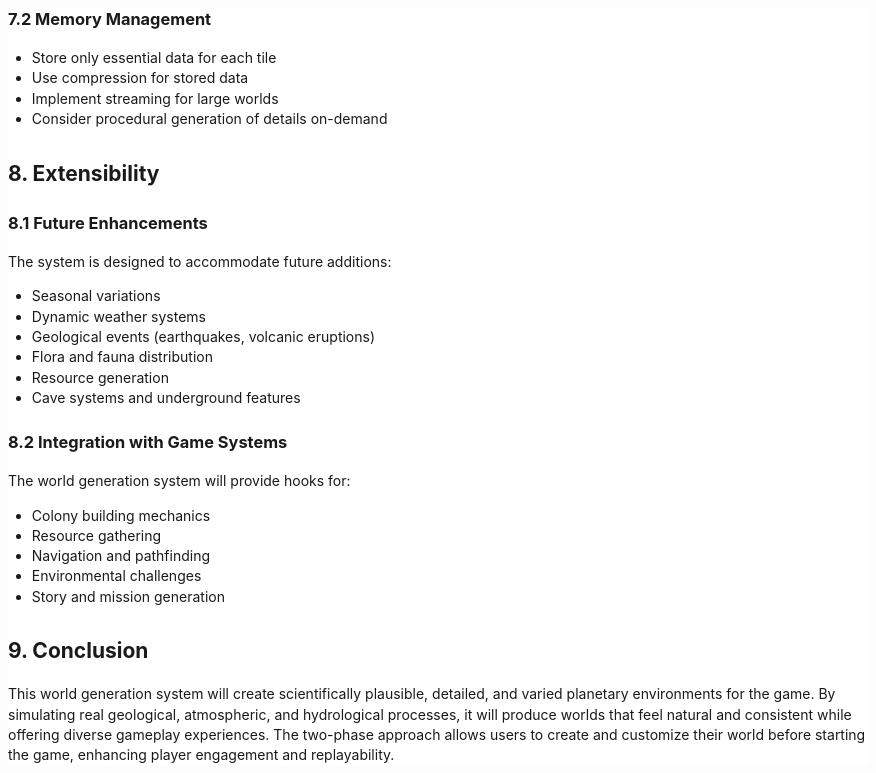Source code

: ### 7.2 Memory Management
- Store only essential data for each tile
- Use compression for stored data
- Implement streaming for large worlds
- Consider procedural generation of details on-demand

## 8. Extensibility

### 8.1 Future Enhancements
The system is designed to accommodate future additions:
- Seasonal variations
- Dynamic weather systems
- Geological events (earthquakes, volcanic eruptions)
- Flora and fauna distribution
- Resource generation
- Cave systems and underground features

### 8.2 Integration with Game Systems
The world generation system will provide hooks for:
- Colony building mechanics
- Resource gathering
- Navigation and pathfinding
- Environmental challenges
- Story and mission generation

## 9. Conclusion

This world generation system will create scientifically plausible, detailed, and varied planetary environments for the game. By simulating real geological, atmospheric, and hydrological processes, it will produce worlds that feel natural and consistent while offering diverse gameplay experiences. The two-phase approach allows users to create and customize their world before starting the game, enhancing player engagement and replayability.
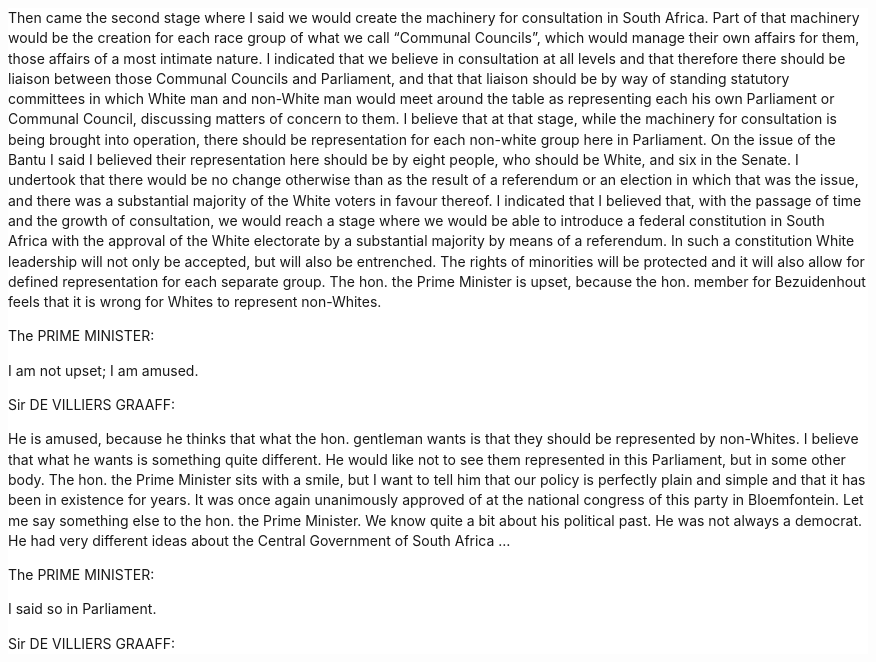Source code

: <p>Then came the second stage where I said we would create the machinery for consultation in South Africa. Part of that machinery would be the creation for each race group of what we call &#x201C;Communal Councils&#x201D;, which would manage their own affairs for them, those affairs of a most intimate nature. I indicated that we believe in consultation at all levels and that therefore there should be liaison between those Communal Councils and Parliament, and that that liaison should be by way of standing statutory committees in which White man and non-White man would meet around the table as representing each his own Parliament or Communal Council, discussing matters of concern to them. I believe that at that stage, while the machinery for consultation is being brought into operation, there should be representation for each non-white group here in Parliament. On the issue of the Bantu I said I believed their representation here should be by eight people, who should be White, and six in the Senate. I undertook that there would be no change otherwise than as the result of a referendum or an election in which that was the issue, and there was a substantial majority of the White voters in favour thereof. I indicated that I believed that, with the passage of time and the growth of consultation, we would reach a stage where we would be able to introduce a federal constitution in South Africa with the approval of the White electorate by a substantial majority by means of a referendum. In such a constitution White leadership will not only be accepted, but will also be entrenched. The rights of minorities will be protected and it will also allow for defined representation for each separate group. The hon. the <span class="col_423-424" refersTo="page_0227"/>Prime Minister is upset, because the hon. member for Bezuidenhout feels that it is wrong for Whites to represent non-Whites.</p>

</speech>

<speech by="#prime_minister">

<from>The <person refersTo="hansard_za">PRIME MINISTER</person>:</from>

<p>I am not upset; I am amused.</p>

</speech>

<speech by="#de_villiers_graaff">

<from>Sir <person refersTo="hansard_za">DE VILLIERS GRAAFF</person>:</from>

<p>He is amused, because he thinks that what the hon. gentleman wants is that they should be represented by non-Whites. I believe that what he wants is something quite different. He would like not to see them represented in this Parliament, but in some other body. The hon. the Prime Minister sits with a smile, but I want to tell him that our policy is perfectly plain and simple and that it has been in existence for years. It was once again unanimously approved of at the national congress of this party in Bloemfontein. Let me say something else to the hon. the Prime Minister. We know quite a bit about his political past. He was not always a democrat. He had very different ideas about the Central Government of South Africa &#x2026;</p>

</speech>

<speech by="#prime_minister">

<from>The <person refersTo="hansard_za">PRIME MINISTER</person>:</from>

<p>I said so in Parliament.</p>

</speech>

<speech by="#de_villiers_graaff">

<from>Sir <person refersTo="hansard_za">DE VILLIERS GRAAFF</person>:</from>
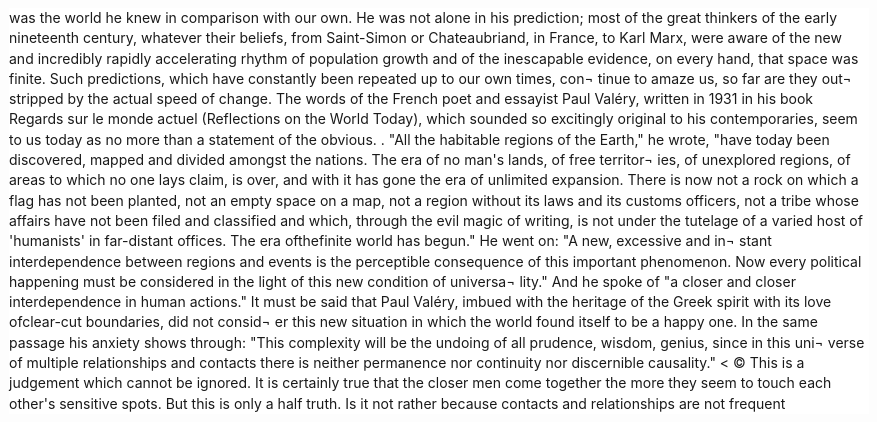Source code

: was the world he knew in comparison with
our own. He was not alone in his prediction;
most of the great thinkers of the early
nineteenth century, whatever their beliefs,
from Saint-Simon or Chateaubriand, in
France, to Karl Marx, were aware of the
new and incredibly rapidly accelerating
rhythm of population growth and of the
inescapable evidence, on every hand, that
space was finite.
Such predictions, which have constantly
been repeated up to our own times, con¬
tinue to amaze us, so far are they out¬
stripped by the actual speed of change. The
words of the French poet and essayist Paul
Valéry, written in 1931 in his book Regards
sur le monde actuel (Reflections on the
World Today), which sounded so excitingly
original to his contemporaries, seem to us
today as no more than a statement of the
obvious.
. "All the habitable regions of the Earth,"
he wrote, "have today been discovered,
mapped and divided amongst the nations.
The era of no man's lands, of free territor¬
ies, of unexplored regions, of areas to which
no one lays claim, is over, and with it has
gone the era of unlimited expansion. There
is now not a rock on which a flag has not
been planted, not an empty space on a map,
not a region without its laws and its customs
officers, not a tribe whose affairs have not
been filed and classified and which, through
the evil magic of writing, is not under the
tutelage of a varied host of 'humanists' in
far-distant offices. The era ofthefinite world
has begun."
He went on: "A new, excessive and in¬
stant interdependence between regions and
events is the perceptible consequence of
this important phenomenon. Now every
political happening must be considered in
the light of this new condition of universa¬
lity." And he spoke of "a closer and closer
interdependence in human actions."
It must be said that Paul Valéry, imbued
with the heritage of the Greek spirit with its
love ofclear-cut boundaries, did not consid¬
er this new situation in which the world
found itself to be a happy one. In the same
passage his anxiety shows through: "This
complexity will be the undoing of all
prudence, wisdom, genius, since in this uni¬
verse of multiple relationships and contacts
there is neither permanence nor continuity
nor discernible causality."
<
©
This is a judgement which cannot be
ignored. It is certainly true that the closer
men come together the more they seem to
touch each other's sensitive spots. But this
is only a half truth. Is it not rather because
contacts and relationships are not frequent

→ DIRECTIVE: Pull out every one of the lines above that contains the string "interdependence".

→ TASK SOLUTION:
stant interdependence between regions and
interdependence in human actions."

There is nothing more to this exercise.